In the United Kingdom, Captain Birdseye was an advertising mascot of the brand, from the 1960s to late 1990s. Appearing in numerous television and billboard commercials since 1967, he was played by the actor John Hewer between then and 1998 e.g. in 1986 advert for Birdseye Fish Fingers. After the retirement of the original actor, the brand was relaunched with a younger man with designer stubble (played by Thomas Pescod), but was less popular, and the character was dropped from Birdeye's advertising. A 2014 redesign of the brand's packaging includes artwork resembling the original Captain Bird's Eye.

===Other British advertising===
Child actress Patsy Kensit appeared in an early 1970s advert for frozen peas. This featured a jingle including the slogan "Sweet as the moment when the pod went 'pop'".

In the late 1970s and early 1980s, June Whitfield appeared in a series of television advertisements for Birds Eye products, featuring the concluding voice-over line: "... it can make a dishonest woman of you!". The series was the brainchild of advertising art director Vernon Howe and was mentioned in several of his obituaries.

Another popular campaign in the 1970s was for Birds Eye Beefburgers, which was one of the first to feature regional dialects (i.e. from Leeds), a novelty on television at the time.
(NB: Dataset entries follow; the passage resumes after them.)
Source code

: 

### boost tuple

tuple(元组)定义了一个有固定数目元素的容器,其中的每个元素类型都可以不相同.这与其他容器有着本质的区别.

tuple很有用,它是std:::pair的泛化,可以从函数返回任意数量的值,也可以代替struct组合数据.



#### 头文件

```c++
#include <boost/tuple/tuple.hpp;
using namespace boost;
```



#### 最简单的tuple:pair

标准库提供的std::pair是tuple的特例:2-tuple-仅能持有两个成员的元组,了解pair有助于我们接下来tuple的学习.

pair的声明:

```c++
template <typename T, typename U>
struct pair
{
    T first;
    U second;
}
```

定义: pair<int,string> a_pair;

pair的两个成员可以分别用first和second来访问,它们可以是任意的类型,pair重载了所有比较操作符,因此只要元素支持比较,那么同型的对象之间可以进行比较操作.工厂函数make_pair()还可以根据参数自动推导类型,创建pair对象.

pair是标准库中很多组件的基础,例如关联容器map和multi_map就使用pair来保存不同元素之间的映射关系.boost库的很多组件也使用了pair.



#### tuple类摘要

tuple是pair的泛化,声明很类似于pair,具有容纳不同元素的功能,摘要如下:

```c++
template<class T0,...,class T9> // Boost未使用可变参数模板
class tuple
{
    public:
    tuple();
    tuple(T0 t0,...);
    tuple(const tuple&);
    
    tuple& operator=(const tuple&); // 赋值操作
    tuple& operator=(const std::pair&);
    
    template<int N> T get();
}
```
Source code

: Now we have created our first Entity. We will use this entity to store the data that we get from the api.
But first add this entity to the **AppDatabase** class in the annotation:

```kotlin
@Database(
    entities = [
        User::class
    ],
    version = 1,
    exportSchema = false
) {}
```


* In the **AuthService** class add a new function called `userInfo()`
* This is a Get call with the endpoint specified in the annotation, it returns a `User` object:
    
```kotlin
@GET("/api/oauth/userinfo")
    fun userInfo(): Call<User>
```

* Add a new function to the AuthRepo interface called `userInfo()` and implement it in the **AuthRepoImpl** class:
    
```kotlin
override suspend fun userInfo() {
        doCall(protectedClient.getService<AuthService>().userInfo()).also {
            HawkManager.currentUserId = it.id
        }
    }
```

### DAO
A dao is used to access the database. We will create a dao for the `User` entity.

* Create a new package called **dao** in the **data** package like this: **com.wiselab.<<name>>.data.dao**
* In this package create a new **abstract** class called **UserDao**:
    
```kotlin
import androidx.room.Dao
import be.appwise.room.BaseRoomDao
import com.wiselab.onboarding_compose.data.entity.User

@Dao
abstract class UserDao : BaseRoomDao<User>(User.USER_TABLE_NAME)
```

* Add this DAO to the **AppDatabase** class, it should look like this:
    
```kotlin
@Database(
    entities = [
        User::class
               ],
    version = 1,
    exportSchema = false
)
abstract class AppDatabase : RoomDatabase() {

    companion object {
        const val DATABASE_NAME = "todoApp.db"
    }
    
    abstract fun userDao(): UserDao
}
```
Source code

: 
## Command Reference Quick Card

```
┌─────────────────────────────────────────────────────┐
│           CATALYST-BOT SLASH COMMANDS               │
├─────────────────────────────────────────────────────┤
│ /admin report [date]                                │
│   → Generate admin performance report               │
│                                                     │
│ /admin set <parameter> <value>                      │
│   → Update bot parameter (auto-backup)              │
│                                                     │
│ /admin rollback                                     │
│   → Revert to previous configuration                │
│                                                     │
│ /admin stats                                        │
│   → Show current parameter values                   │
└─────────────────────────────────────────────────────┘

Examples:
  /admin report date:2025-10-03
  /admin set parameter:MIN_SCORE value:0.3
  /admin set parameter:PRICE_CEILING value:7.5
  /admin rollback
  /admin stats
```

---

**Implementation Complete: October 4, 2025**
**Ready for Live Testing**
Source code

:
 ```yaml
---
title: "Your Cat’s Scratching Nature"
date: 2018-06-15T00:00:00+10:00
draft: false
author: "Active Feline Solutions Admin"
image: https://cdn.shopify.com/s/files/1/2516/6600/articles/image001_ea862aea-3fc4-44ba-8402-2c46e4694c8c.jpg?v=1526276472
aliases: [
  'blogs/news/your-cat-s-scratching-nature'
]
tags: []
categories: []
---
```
The series began in 1973 and the adverts were produced by advertising agency Collett Dickenson Pearce (CDP) and directed by Alan Parker before later being taken over by Paul Weiland, the slogan being "somehow, other beefburgers just don't taste the same". Initially, they starred Paul Malkin as Dan Godfrey and the late Darren Cockerill as his brother Ben, with the latter only ever wanting to eat beefburgers from Birds Eye. After Malkin left, he was replaced by Heather MacDonald as neighbour Mary, who had an unrequited crush on Ben. Cockerill departed in 1979 (with Ben emigrating to Australia) and was himself replaced by twins (played by Andy and Stephen Halstead) who Mary looked after at Ben's old house. Cockerill returned for a final farewell with MacDonald in the early 1980s and the series briefly continued with a "new" Ben and Mary (played by Jonathan Slater and Fiona Rook respectively) before CDP lost the Birds Eye contract shortly afterwards.

Advertising campaigns of the 1980s included one for Potato waffles that had a jingle including the words Waffley versatile. A popular advertisement for Birds Eye Steakhouse Grills featured a scene of hungry building site workers heading home in a minibus and singing about what they were hoping their wives would serve with their steak burgers. The song to the tune of Que Sera, Sera (Whatever Will Be, Will Be) included the tag line "we hope it's chips".

Adverts the early 2010s featured a hand puppet polar bear named Clarence (voiced by Willem Dafoe), who in most adverts would be seen in a person's freezer and would advise them to eat Birds Eye products instead of alternatives. In 2011, Birds Eye created toy versions of Clarence that could be obtained when consumers sent away six tokens from boxes of Birds Eye fish fingers or cod fillets.

==2013 European meat adulteration scandal==

In 2013, DNA tests revealed that horsemeat was present in Birds Eye chili con carne that was sold in Belgium and was produced and supplied by a Belgian group named Frigilunch. As a result, Birds Eye withdrew all other products produced by the same supplier in the UK and Ireland.